Start of The data

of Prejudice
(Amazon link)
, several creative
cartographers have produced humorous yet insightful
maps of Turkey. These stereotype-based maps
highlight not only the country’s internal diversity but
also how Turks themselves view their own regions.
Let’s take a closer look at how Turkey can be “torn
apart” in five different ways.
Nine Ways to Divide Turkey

End of The data
Start of The data

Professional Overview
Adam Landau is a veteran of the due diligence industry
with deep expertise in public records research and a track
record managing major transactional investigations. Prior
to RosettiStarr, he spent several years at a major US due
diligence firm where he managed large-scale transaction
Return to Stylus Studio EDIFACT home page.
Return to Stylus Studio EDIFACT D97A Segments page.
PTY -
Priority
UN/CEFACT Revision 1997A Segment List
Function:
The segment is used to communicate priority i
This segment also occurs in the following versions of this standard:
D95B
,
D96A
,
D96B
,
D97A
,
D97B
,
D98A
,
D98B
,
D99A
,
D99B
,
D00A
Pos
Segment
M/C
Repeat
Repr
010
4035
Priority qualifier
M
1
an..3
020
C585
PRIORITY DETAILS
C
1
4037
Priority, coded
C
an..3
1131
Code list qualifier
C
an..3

End of The data
Start of The data

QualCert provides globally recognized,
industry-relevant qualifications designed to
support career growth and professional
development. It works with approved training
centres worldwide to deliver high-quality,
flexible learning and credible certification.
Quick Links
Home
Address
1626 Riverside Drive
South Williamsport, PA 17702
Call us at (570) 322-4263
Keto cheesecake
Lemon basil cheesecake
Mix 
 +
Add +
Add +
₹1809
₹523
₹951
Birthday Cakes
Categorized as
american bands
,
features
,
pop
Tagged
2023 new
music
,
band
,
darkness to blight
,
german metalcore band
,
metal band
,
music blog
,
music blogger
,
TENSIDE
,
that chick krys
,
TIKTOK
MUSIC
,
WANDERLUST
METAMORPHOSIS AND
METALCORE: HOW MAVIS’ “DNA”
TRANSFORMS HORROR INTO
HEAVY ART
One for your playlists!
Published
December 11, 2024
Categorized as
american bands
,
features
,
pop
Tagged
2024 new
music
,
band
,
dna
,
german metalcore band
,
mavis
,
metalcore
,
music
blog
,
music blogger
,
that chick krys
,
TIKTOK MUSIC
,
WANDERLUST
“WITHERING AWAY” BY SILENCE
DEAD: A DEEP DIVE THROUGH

End of The data

#### [Exercise requirements]
Scan the records above for the lines holding "Call us at (570) 322-4263" and "DEAD: A DEEP DIVE THROUGH". Transcribe those two and every line between them word for word, and no others.

#### [Completed task]
Call us at (570) 322-4263
Keto cheesecake
Lemon basil cheesecake
Mix 
 +
Add +
Add +
₹1809
₹523
₹951
Birthday Cakes
Categorized as
american bands
,
features
,
pop
Tagged
2023 new
music
,
band
,
darkness to blight
,
german metalcore band
,
metal band
,
music blog
,
music blogger
,
TENSIDE
,
that chick krys
,
TIKTOK
MUSIC
,
WANDERLUST
METAMORPHOSIS AND
METALCORE: HOW MAVIS’ “DNA”
TRANSFORMS HORROR INTO
HEAVY ART
One for your playlists!
Published
December 11, 2024
Categorized as
american bands
,
features
,
pop
Tagged
2024 new
music
,
band
,
dna
,
german metalcore band
,
mavis
,
metalcore
,
music
blog
,
music blogger
,
that chick krys
,
TIKTOK MUSIC
,
WANDERLUST
“WITHERING AWAY” BY SILENCE
DEAD: A DEEP DIVE THROUGH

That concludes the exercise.